TASK » Only the text is wanted; write out each record below exactly and exclude all pictures.

DATA PROVIDED »
>>>
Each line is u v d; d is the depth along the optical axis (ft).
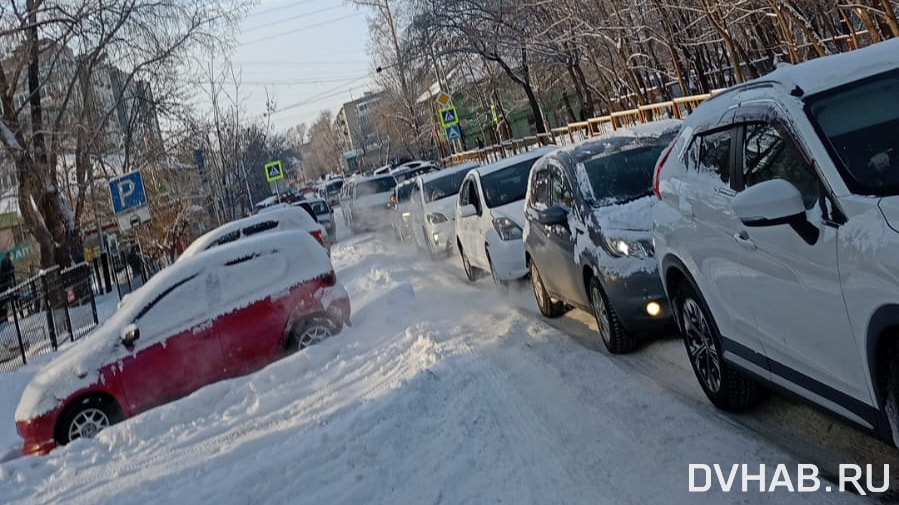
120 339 30.32
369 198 98.48
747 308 14.43
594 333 26.43
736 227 14.26
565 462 16.12
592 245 23.02
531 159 39.96
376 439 19.44
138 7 74.74
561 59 101.71
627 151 26.13
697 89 89.71
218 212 126.41
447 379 23.57
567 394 20.34
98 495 20.63
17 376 45.37
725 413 17.03
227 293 31.81
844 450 14.19
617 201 23.85
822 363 12.37
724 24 63.77
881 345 10.71
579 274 24.53
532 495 14.94
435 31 106.11
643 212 22.71
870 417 11.48
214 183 134.51
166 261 102.94
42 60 76.48
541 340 26.63
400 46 147.54
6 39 68.54
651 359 21.90
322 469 18.40
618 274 21.70
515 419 19.27
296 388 27.30
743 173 14.55
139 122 85.30
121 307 32.30
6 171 71.56
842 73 13.20
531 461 16.56
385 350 29.63
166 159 95.04
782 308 13.08
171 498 18.67
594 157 26.25
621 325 22.49
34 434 28.94
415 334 30.25
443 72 137.59
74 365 29.76
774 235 12.82
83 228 97.14
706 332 17.04
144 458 23.43
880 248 10.32
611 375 21.18
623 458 15.78
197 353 30.91
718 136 15.92
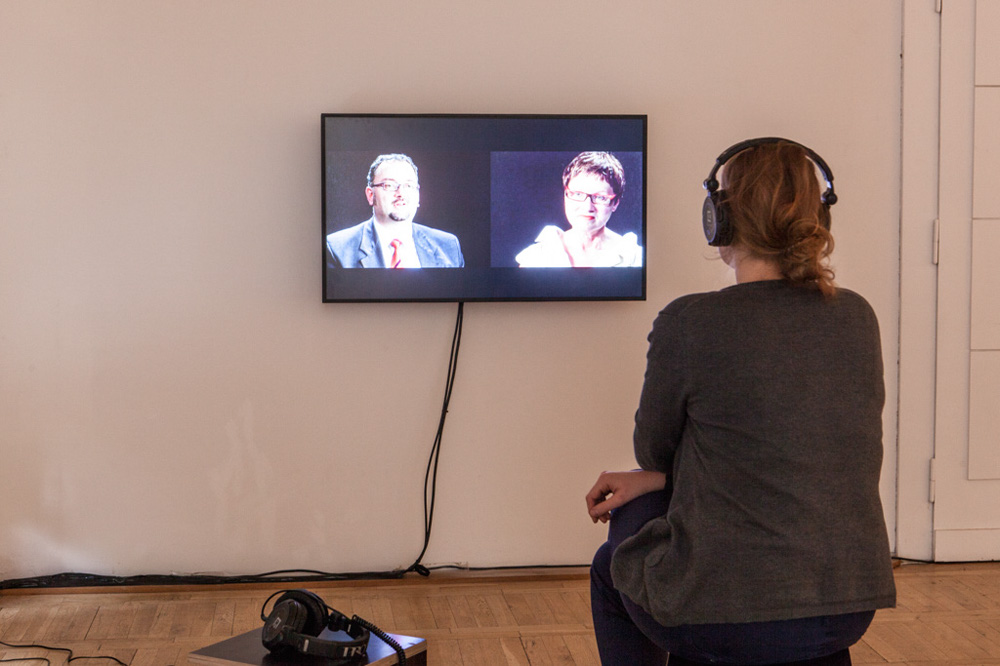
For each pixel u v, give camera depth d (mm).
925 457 3570
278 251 3303
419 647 1733
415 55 3314
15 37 3170
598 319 3439
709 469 1427
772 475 1387
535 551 3465
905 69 3477
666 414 1493
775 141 1537
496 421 3424
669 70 3400
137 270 3262
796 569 1366
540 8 3350
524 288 3295
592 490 1734
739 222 1497
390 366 3373
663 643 1518
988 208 3520
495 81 3344
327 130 3195
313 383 3346
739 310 1435
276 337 3324
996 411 3561
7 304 3219
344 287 3238
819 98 3463
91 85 3203
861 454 1428
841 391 1425
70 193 3221
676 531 1452
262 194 3287
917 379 3549
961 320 3541
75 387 3264
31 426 3256
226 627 2916
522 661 2650
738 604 1365
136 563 3316
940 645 2779
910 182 3502
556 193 3281
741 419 1403
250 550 3355
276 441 3344
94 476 3289
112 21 3199
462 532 3438
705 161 3430
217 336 3301
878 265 3525
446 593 3240
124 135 3227
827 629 1402
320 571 3385
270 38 3258
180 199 3260
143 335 3277
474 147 3248
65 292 3240
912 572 3486
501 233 3275
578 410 3451
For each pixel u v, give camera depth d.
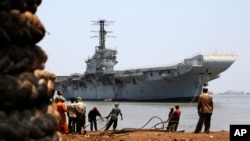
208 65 93.94
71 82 126.69
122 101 113.94
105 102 115.38
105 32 123.62
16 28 4.33
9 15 4.32
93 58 121.94
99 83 119.12
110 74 113.56
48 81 4.72
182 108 88.75
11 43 4.37
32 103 4.45
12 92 4.21
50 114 4.64
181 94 101.50
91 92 122.38
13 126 4.20
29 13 4.54
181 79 98.25
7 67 4.27
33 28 4.52
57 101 17.09
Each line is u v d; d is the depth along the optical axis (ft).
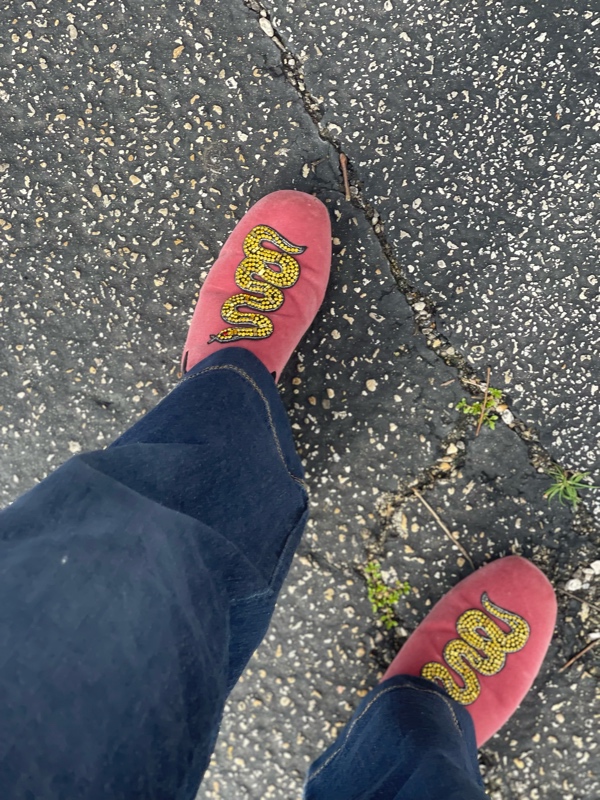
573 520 4.14
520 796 4.28
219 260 4.15
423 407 4.21
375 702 3.87
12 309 4.46
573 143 4.08
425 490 4.24
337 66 4.17
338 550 4.32
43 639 1.85
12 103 4.41
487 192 4.14
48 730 1.72
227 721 4.48
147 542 2.21
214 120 4.27
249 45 4.22
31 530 2.09
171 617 2.11
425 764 3.11
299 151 4.22
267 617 3.03
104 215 4.38
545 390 4.14
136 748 1.86
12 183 4.43
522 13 4.05
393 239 4.19
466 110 4.12
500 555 4.20
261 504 3.17
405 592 4.29
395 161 4.17
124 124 4.34
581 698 4.19
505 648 4.07
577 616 4.17
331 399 4.27
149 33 4.28
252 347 3.91
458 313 4.17
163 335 4.38
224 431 3.20
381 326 4.22
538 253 4.12
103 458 2.52
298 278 4.05
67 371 4.44
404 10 4.09
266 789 4.47
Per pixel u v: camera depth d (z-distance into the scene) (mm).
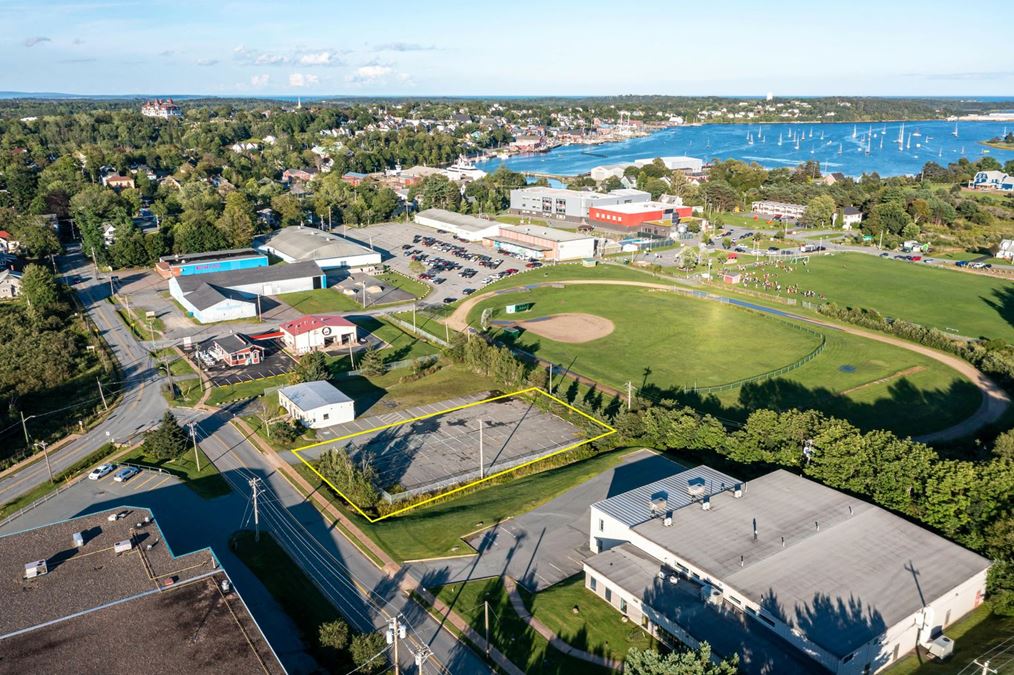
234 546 72875
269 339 139750
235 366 126188
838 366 123375
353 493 82438
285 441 96875
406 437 99562
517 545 73000
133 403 111312
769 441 86438
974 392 112250
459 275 189375
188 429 101625
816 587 58000
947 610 59000
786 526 66938
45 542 66375
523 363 124938
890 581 59062
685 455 91938
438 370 125062
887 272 189125
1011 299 163375
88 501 83312
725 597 58469
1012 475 69938
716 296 168125
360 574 68375
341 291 172750
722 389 114250
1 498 84625
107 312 157000
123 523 69875
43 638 52656
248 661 50250
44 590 58781
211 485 86125
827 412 105812
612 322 148875
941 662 55594
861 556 62375
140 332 143875
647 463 89938
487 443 97688
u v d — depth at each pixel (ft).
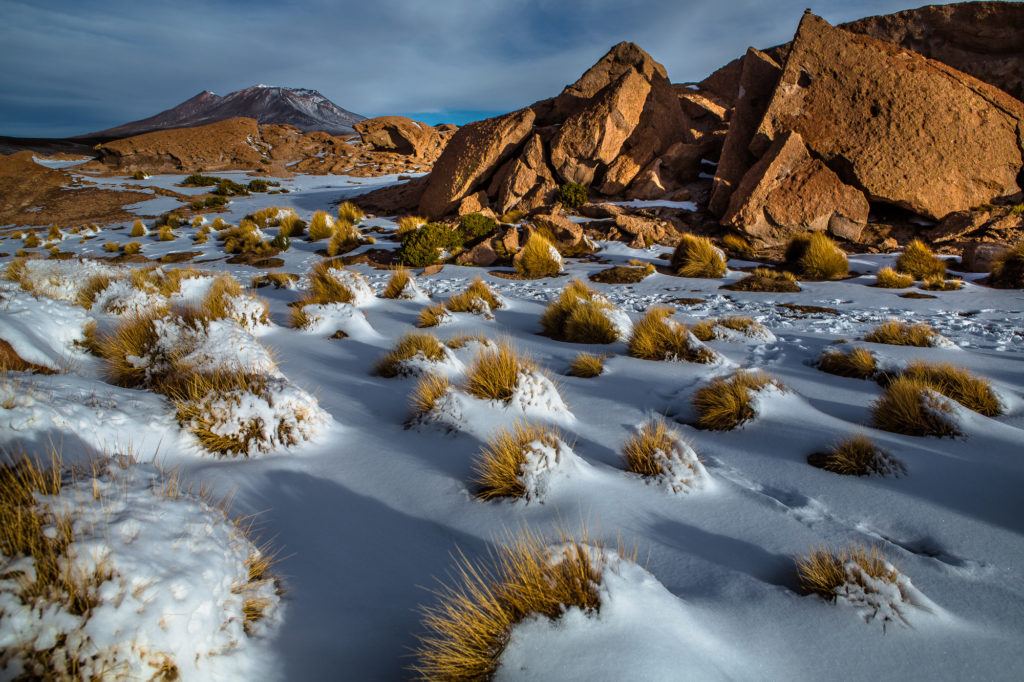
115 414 12.79
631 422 16.14
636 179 72.74
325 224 70.64
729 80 101.65
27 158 152.97
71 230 89.56
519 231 59.57
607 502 11.10
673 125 77.10
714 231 59.26
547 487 11.56
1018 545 9.71
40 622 5.89
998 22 67.31
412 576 9.27
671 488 11.76
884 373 18.45
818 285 40.83
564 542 8.29
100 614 6.14
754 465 13.33
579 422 16.11
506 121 79.92
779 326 29.14
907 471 12.44
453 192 79.61
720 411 15.65
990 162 53.01
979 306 32.55
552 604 7.23
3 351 14.53
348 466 13.10
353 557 9.75
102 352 19.26
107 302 27.53
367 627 8.04
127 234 84.02
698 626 7.48
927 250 44.47
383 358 21.09
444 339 25.89
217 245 70.74
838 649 7.28
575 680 6.24
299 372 20.65
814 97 56.39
<<<
EXPECTED ANSWER »
Each line is u v d; d is the depth along the optical axis (ft).
120 339 30.32
369 198 98.48
747 308 14.43
594 333 26.43
736 227 14.26
565 462 16.12
592 245 23.02
531 159 39.96
376 439 19.44
138 7 74.74
561 59 101.71
627 151 26.13
697 89 89.71
218 212 126.41
447 379 23.57
567 394 20.34
98 495 20.63
17 376 45.37
725 413 17.03
227 293 31.81
844 450 14.19
617 201 23.85
822 363 12.37
724 24 63.77
881 345 10.71
579 274 24.53
532 495 14.94
435 31 106.11
643 212 22.71
870 417 11.48
214 183 134.51
166 261 102.94
42 60 76.48
541 340 26.63
400 46 147.54
6 39 68.54
651 359 21.90
322 469 18.40
618 274 21.70
515 419 19.27
296 388 27.30
743 173 14.55
139 122 85.30
121 307 32.30
6 171 71.56
842 73 13.20
531 461 16.56
385 350 29.63
166 159 95.04
782 308 13.08
171 498 18.67
594 157 26.25
621 325 22.49
34 434 28.94
415 334 30.25
443 72 137.59
74 365 29.76
774 235 12.82
83 228 97.14
706 332 17.04
144 458 23.43
880 248 10.32
611 375 21.18
623 458 15.78
197 353 30.91
718 136 15.92
For each pixel u v, give camera depth d (mm).
925 457 3570
278 251 3303
419 647 1733
415 55 3314
15 37 3170
598 319 3439
709 469 1427
772 475 1387
535 551 3465
905 69 3477
666 414 1493
775 141 1537
496 421 3424
669 70 3400
137 270 3262
796 569 1366
540 8 3350
524 288 3295
592 490 1734
739 222 1497
390 366 3373
663 643 1518
988 208 3520
495 81 3344
327 130 3195
313 383 3346
739 310 1435
276 337 3324
996 411 3561
7 304 3219
344 287 3238
819 98 3463
91 85 3203
861 454 1428
841 391 1425
70 193 3221
676 531 1452
262 194 3287
917 379 3549
961 320 3541
75 387 3264
31 426 3256
226 627 2916
522 661 2650
738 604 1365
136 563 3316
940 645 2779
910 182 3502
556 193 3281
741 419 1403
250 550 3355
276 441 3344
94 476 3289
112 21 3199
462 532 3438
705 161 3430
217 336 3301
878 265 3525
446 593 3240
124 135 3227
827 629 1402
320 571 3385
270 38 3258
180 199 3260
143 335 3277
474 147 3248
65 292 3240
912 572 3486
501 233 3275
578 410 3451
For each pixel u v, give camera depth d.
208 65 93.94
71 82 126.69
122 101 113.94
105 102 115.38
105 32 123.62
16 28 4.33
9 15 4.32
93 58 121.94
99 83 119.12
110 74 113.56
48 81 4.72
182 108 88.75
11 43 4.37
32 103 4.45
12 92 4.21
50 114 4.64
181 94 101.50
91 92 122.38
13 126 4.20
29 13 4.54
181 79 98.25
7 67 4.27
33 28 4.52
57 101 17.09
Each line is u v d; d is the depth along the optical axis (ft).
573 520 4.14
520 796 4.28
219 260 4.15
423 407 4.21
375 702 3.87
12 309 4.46
573 143 4.08
425 490 4.24
337 66 4.17
338 550 4.32
43 639 1.85
12 103 4.41
487 192 4.14
48 730 1.72
227 721 4.48
147 542 2.21
214 120 4.27
249 45 4.22
31 530 2.09
171 617 2.11
425 764 3.11
299 151 4.22
267 617 3.03
104 215 4.38
545 390 4.14
136 748 1.86
12 183 4.43
522 13 4.05
393 239 4.19
466 110 4.12
500 555 4.20
261 504 3.17
405 592 4.29
395 161 4.17
124 124 4.34
581 698 4.19
505 648 4.07
577 616 4.17
331 399 4.27
149 33 4.28
252 347 3.91
458 313 4.17
163 335 4.38
224 431 3.20
381 326 4.22
538 253 4.12
103 458 2.52
298 278 4.05
67 371 4.44
404 10 4.09
266 789 4.47
Per pixel u v: camera depth d (z-distance into the scene) (mm).
234 546 72875
269 339 139750
235 366 126188
838 366 123375
353 493 82438
285 441 96875
406 437 99562
517 545 73000
133 403 111312
769 441 86438
974 392 112250
459 275 189375
188 429 101625
816 587 58000
947 610 59000
786 526 66938
45 542 66375
523 363 124938
890 581 59062
685 455 91938
438 370 125062
887 272 189125
1011 299 163375
88 501 83312
725 597 58469
1012 475 69938
716 296 168125
360 574 68375
341 291 172750
722 389 114250
1 498 84625
107 312 157000
123 523 69875
43 638 52656
248 661 50250
44 590 58781
211 485 86125
827 412 105812
612 322 148875
941 662 55594
861 556 62375
140 332 143875
647 463 89938
487 443 97688
u v d — depth at each pixel (ft).
115 414 12.79
631 422 16.14
636 179 72.74
325 224 70.64
729 80 101.65
27 158 152.97
71 230 89.56
519 231 59.57
607 502 11.10
673 125 77.10
714 231 59.26
547 487 11.56
1018 545 9.71
40 622 5.89
998 22 67.31
412 576 9.27
671 488 11.76
884 373 18.45
818 285 40.83
564 542 8.29
100 614 6.14
754 465 13.33
579 422 16.11
506 121 79.92
779 326 29.14
907 471 12.44
453 192 79.61
720 411 15.65
990 162 53.01
979 306 32.55
552 604 7.23
3 351 14.53
348 466 13.10
353 557 9.75
102 352 19.26
107 302 27.53
367 627 8.04
127 234 84.02
698 626 7.48
927 250 44.47
383 358 21.09
444 339 25.89
217 245 70.74
838 649 7.28
575 680 6.24
299 372 20.65
814 97 56.39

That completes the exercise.